*Exercise*
Return each line of the entries that mentions the word "Gratis".

*The records*
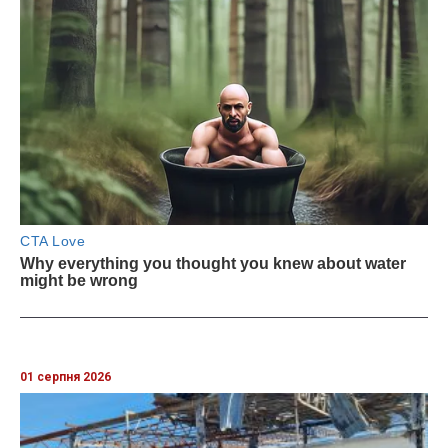
01 серпня 2026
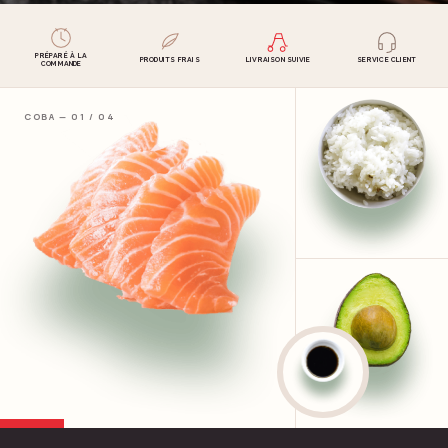
PRÉPARÉ À LA
PRODUITS FRAIS
LIVRAISON SUIVIE
SERVICE CLIENT
COMMANDE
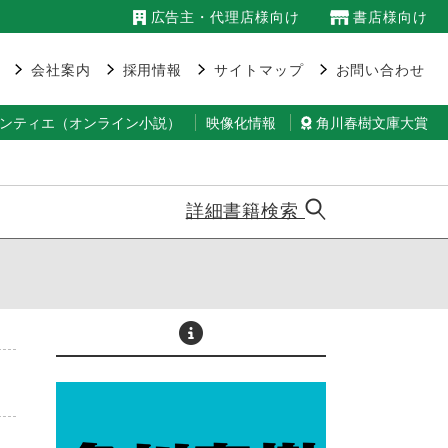
広告主・代理店様向け
書店様向け
会社案内
採用情報
サイトマップ
お問い合わせ
ランティエ（オンライン小説）
映像化情報
角川春樹文庫大賞
詳細書籍検索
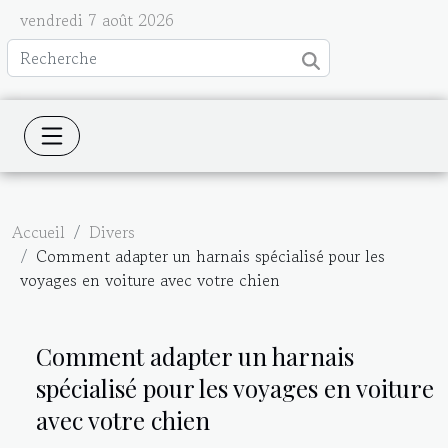
vendredi 7 août 2026
Accueil
Divers
Comment adapter un harnais spécialisé pour les
voyages en voiture avec votre chien
Comment adapter un harnais
spécialisé pour les voyages en voiture
avec votre chien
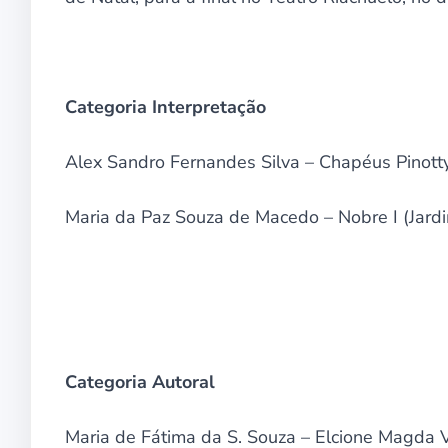
Categoria Interpretação
Alex Sandro Fernandes Silva – Chapéus Pinotty
Maria da Paz Souza de Macedo – Nobre I (Jardi
Categoria Autoral
Maria de Fátima da S. Souza – Elcione Magda Vi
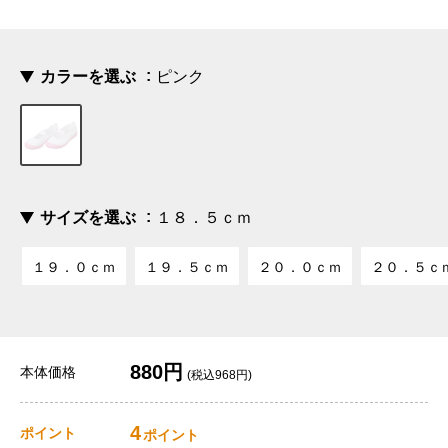
カラーを選ぶ
ピンク
サイズを選ぶ
１８．５ｃｍ
１９．０ｃｍ
１９．５ｃｍ
２０．０ｃｍ
２０．５ｃ
880円
本体価格
(税込968円)
4
ポイント
ポイント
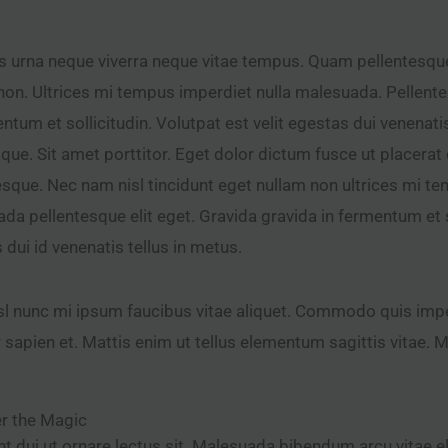
 urna neque viverra neque vitae tempus. Quam pellentesque
non. Ultrices mi tempus imperdiet nulla malesuada. Pellente
entum et sollicitudin. Volutpat est velit egestas dui venenati
sque. Sit amet porttitor. Eget dolor dictum fusce ut placera
esque. Nec nam nisl tincidunt eget nullam non ultrices mi te
da pellentesque elit eget. Gravida gravida in fermentum et so
 dui id venenatis tellus in metus.
isl nunc mi ipsum faucibus vitae aliquet. Commodo quis imp
 sapien et. Mattis enim ut tellus elementum sagittis vitae. Ma
r the Magic
nt dui ut ornare lectus sit. Malesuada bibendum arcu vitae 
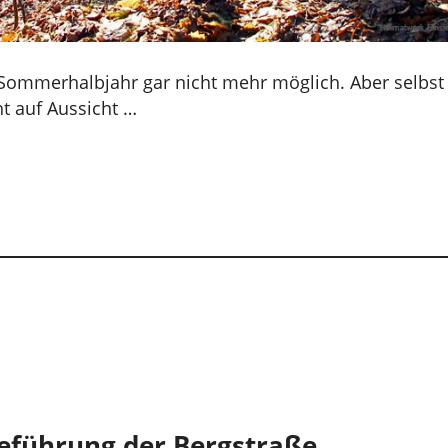
 Sommerhalbjahr gar nicht mehr möglich. Aber selbst
t auf Aussicht …
eführung der Bergstraße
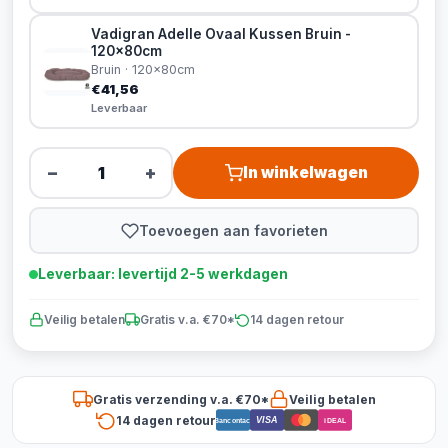
Vadigran Adelle Ovaal Kussen Bruin -
120x80cm
Bruin · 120x80cm
€41,56
Leverbaar
−
+
In winkelwagen
Toevoegen aan favorieten
Leverbaar: levertijd 2-5 werkdagen
Veilig betalen
Gratis v.a. €70*
14 dagen retour
Gratis verzending v.a. €70*
Veilig betalen
14 dagen retour
VISA
Bancontact
iDEAL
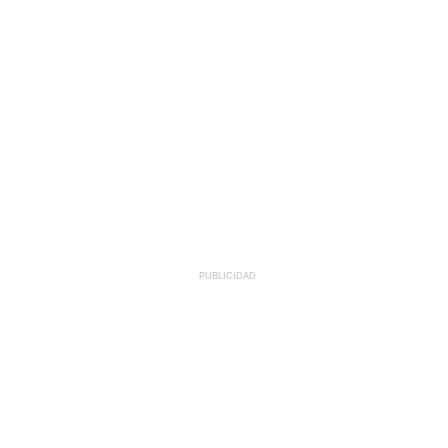
PUBLICIDAD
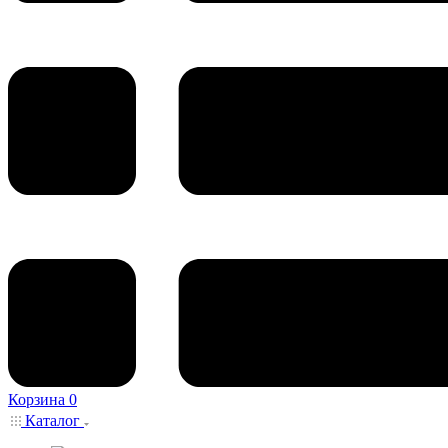
Корзина
0
Каталог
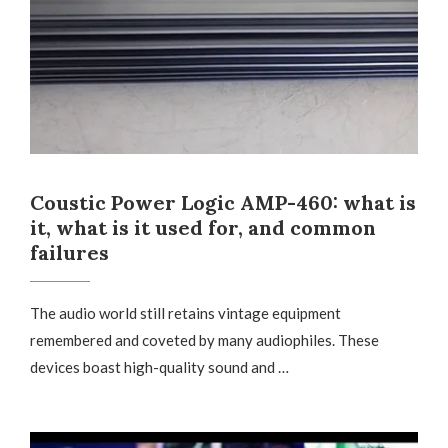
Coustic Power Logic AMP-460: what is
it, what is it used for, and common
failures
The audio world still retains vintage equipment
remembered and coveted by many audiophiles. These
devices boast high-quality sound and …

*Exercise answer*
Gratis v.a. €70*
Gratis verzending v.a. €70*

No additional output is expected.